3. Aux termes de l'article L. 521-3 du code de justice administrative : " En cas d'urgence et sur simple requête qui sera recevable même en l'absence de décision administrative préalable, le juge des référés peut ordonner toutes autres mesures utiles sans faire obstacle à l'exécution d'aucune décision administrative. ".

4. Saisi sur le fondement de ces dispositions d'une demande qui n'est pas manifestement insusceptible de se rattacher à un litige relevant de la compétence du juge administratif, le juge des référés peut prescrire, à des fins conservatoires ou à titre provisoire, toutes mesures que l'urgence justifie, notamment sous forme d'injonctions adressées à l'administration, à la condition que ces mesures ne se heurtent à aucune contestation sérieuse. En raison du caractère subsidiaire du référé régi par l'article L. 521-3, le juge saisi sur ce fondement ne peut prescrire les mesures qui lui sont demandées lorsque leurs effets pourraient être obtenus par les procédures de référé régies par les articles L. 521-1 et L. 521-2 du même code. Enfin, il ne saurait faire obstacle à l'exécution d'une décision administrative, même celle refusant la mesure demandée, à moins qu'il ne s'agisse de prévenir un péril grave.
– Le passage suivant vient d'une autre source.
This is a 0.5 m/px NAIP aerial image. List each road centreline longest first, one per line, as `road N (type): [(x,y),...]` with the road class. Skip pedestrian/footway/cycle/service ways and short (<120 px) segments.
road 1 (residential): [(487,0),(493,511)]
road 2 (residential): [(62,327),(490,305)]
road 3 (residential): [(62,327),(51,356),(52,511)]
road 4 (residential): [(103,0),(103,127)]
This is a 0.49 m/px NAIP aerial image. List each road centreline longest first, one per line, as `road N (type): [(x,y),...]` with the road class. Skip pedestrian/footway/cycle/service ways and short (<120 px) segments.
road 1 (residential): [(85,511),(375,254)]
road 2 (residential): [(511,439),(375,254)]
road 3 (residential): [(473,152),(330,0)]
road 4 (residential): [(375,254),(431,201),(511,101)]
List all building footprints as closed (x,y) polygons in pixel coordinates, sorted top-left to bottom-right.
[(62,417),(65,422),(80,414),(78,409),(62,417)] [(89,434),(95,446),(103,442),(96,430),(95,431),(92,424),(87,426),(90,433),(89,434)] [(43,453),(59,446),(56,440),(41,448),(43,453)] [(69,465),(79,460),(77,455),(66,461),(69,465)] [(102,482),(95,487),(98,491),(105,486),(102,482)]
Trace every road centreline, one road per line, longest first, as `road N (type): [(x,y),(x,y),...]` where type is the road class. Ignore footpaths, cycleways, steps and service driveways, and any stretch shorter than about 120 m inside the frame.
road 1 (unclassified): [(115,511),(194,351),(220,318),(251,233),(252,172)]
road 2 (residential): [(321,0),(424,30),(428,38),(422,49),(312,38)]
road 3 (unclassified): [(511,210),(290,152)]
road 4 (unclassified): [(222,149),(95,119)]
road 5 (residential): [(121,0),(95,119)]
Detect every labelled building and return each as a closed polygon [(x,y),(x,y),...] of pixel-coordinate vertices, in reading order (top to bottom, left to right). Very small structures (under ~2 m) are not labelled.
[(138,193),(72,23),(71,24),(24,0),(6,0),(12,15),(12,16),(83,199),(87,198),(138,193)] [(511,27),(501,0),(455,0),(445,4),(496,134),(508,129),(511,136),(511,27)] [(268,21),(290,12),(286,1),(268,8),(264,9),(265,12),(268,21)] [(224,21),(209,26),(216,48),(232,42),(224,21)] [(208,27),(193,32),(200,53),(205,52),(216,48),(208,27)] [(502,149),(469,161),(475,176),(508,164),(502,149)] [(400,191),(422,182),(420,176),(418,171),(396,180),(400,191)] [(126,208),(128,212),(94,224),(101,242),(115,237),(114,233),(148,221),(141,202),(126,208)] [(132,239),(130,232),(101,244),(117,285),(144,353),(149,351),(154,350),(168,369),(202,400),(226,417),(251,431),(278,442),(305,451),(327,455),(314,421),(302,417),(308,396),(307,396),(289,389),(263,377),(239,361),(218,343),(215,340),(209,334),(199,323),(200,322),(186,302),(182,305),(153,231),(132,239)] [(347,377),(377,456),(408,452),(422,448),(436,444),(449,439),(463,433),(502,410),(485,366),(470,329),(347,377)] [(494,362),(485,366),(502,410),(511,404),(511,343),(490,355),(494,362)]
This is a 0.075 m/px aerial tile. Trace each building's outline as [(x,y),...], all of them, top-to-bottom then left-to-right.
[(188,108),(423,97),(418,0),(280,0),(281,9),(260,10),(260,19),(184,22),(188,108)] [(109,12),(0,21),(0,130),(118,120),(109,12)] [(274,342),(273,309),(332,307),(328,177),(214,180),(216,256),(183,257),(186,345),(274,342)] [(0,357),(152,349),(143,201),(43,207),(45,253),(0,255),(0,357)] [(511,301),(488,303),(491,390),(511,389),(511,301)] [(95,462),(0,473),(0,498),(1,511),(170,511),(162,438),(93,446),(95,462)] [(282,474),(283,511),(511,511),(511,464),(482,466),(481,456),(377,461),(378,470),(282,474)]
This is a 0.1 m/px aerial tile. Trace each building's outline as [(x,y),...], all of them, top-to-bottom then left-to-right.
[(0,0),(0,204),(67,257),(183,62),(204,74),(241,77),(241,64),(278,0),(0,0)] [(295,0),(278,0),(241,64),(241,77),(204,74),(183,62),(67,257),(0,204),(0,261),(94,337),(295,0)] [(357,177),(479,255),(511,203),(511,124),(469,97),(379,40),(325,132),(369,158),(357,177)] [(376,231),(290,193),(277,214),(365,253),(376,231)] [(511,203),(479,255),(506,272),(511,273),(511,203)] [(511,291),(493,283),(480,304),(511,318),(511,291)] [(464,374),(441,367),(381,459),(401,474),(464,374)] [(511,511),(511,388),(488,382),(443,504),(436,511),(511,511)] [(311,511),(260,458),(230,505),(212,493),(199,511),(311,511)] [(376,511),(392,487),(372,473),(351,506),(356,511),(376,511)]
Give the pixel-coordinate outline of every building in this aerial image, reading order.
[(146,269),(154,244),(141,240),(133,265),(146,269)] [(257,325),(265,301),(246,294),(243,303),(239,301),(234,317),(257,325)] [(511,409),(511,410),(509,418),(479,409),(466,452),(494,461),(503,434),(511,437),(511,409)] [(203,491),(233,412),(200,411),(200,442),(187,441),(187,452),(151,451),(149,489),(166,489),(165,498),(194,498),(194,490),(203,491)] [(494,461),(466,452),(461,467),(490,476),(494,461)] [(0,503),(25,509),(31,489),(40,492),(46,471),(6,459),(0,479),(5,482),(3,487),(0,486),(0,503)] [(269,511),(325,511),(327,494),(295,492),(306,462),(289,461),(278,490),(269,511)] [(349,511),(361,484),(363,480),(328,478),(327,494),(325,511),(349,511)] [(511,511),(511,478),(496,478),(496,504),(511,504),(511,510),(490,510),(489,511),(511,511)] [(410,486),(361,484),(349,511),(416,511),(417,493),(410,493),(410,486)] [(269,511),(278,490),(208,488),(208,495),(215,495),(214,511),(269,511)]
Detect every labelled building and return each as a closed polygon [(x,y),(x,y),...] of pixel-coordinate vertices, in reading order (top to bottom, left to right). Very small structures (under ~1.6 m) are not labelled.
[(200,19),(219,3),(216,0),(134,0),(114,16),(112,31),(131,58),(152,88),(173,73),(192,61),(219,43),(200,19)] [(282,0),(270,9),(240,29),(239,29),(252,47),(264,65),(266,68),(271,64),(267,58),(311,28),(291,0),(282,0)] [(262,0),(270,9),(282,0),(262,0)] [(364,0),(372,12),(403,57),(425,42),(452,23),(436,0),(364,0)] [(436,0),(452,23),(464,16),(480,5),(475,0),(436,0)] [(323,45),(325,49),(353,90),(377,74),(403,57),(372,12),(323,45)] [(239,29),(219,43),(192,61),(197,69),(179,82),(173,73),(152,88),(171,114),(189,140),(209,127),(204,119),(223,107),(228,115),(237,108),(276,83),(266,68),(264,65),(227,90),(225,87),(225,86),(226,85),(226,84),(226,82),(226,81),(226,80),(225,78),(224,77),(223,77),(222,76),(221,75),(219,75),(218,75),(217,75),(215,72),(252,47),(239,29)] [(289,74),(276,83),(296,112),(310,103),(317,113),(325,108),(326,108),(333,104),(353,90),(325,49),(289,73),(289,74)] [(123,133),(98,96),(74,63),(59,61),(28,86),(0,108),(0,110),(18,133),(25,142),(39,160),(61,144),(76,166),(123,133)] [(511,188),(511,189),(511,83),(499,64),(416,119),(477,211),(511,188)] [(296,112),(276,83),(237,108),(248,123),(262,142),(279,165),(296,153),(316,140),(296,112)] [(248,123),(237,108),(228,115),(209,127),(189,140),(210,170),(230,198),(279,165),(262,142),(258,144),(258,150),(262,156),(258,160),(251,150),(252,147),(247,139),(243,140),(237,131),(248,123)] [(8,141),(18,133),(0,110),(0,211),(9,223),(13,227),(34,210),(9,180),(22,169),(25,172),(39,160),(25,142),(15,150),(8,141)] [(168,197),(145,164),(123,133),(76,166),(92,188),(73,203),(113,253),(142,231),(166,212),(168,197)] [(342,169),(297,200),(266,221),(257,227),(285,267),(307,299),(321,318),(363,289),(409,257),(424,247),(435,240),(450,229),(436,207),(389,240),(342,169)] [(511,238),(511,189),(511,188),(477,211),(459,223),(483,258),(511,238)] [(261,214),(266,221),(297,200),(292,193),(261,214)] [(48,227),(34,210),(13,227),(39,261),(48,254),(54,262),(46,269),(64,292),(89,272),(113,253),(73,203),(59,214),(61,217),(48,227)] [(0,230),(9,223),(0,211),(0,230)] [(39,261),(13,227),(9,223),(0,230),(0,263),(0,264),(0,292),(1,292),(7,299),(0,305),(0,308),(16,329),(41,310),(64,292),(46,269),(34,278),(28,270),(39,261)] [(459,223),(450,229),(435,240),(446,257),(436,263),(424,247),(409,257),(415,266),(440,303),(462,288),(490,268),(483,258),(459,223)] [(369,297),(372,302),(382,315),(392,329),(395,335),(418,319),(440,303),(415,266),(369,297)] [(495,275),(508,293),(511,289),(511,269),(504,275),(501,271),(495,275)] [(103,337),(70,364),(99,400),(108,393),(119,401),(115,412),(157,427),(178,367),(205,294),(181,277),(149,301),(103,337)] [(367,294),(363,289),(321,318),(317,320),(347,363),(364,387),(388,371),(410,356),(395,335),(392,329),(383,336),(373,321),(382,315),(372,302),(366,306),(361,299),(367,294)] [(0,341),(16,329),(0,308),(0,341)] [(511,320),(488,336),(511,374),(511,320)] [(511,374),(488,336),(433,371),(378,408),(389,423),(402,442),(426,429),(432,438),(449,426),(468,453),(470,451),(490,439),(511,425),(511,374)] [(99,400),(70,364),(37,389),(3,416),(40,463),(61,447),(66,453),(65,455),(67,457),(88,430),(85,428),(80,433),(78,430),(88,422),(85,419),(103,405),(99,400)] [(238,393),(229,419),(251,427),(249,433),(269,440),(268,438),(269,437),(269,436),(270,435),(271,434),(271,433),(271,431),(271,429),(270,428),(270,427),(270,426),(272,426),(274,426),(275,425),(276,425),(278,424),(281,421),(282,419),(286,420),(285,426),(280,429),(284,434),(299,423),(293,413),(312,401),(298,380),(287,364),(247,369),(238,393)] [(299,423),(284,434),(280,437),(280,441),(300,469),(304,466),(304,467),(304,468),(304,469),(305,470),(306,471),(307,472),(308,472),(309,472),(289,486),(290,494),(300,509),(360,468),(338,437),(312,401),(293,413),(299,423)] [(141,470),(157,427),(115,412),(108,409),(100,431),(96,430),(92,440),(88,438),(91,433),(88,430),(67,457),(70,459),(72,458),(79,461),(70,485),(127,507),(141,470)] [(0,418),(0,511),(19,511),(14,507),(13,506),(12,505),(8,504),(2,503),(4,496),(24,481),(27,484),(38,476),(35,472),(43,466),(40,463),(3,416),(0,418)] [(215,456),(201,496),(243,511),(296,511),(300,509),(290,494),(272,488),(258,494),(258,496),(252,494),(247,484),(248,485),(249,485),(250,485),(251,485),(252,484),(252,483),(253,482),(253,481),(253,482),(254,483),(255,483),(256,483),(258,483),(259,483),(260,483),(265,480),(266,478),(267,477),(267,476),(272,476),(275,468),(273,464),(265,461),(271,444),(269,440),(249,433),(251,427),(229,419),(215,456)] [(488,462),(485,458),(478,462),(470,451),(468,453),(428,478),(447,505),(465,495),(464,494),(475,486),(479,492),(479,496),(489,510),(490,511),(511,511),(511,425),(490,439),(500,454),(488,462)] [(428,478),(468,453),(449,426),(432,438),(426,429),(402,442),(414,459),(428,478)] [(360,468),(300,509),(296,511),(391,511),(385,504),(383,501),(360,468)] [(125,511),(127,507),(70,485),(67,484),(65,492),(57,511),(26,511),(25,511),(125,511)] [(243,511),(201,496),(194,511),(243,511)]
5. En l'espèce, Mme B, ressortissante guinéenne née le 11 mai 1999, déclare être entrée en France en 2020. Le 11 avril 2022, elle a donné naissance à une fille, qui s'est vu octroyer le statut de réfugié par une décision de l'Office français de protection des réfugiés et apatrides (OFPRA) du 31 août 2022. Par une demande du 8 décembre 2023, Mme B a sollicité la délivrance d'un titre de séjour sur le fondement de l'article L. 424-3 du code de l'entrée et du séjour des étrangers et du droit d'asile en sa qualité de parent d'un mineur réfugié.

6. Il résulte de l'instruction que, postérieurement à l'introduction de sa requête, la requérante a été convoquée et reçue par les services du préfet de la Moselle le 26 mars 2025, et s'est vu délivrer un récépissé valable du 1er avril 2025 au 30 septembre 2025. Les conclusions présentées par la requérante sur le fondement des dispositions de l'article L. 521-3 ayant ainsi perdu leur objet en cours d'instance, il n'y a plus lieu d'y statuer.

7. Dans les circonstances de l'espèce, il n'y a pas lieu de faire droit aux conclusions de Mme B présentées sur le fondement des dispositions de l'article L. 761-1 du code de justice administrative et de l'article 37 de la loi du 10 juillet 1991.

O R D O N N E :

Article 1er : Mme B est admise au bénéfice de l'aide juridictionnelle à titre provisoire.

Article 2 : Il n'y a pas lieu de statuer sur les conclusions de la requête présentées par

Mme B sur le fondement des dispositions de l'article L. 521-3 du code de justice administrative.

Article 3 : Le surplus des conclusions de la requête est rejeté.

Article 4 : La présente ordonnance sera notifiée à Mme C B, à Me Olszakowski et au préfet de la Moselle. Copie en sera adressée au ministre d'État, ministre de l'intérieur.

Fait à Strasbourg, le 7 mai 2025.

Le juge des référés,

T. A

La République mande et ordonne au préfet de la Moselle en ce qui le concerne ou à tous commissaires de justice à ce requis en ce qui concerne les voies de droit commun contre les parties privées, de pourvoir à l'exécution de la présente décision.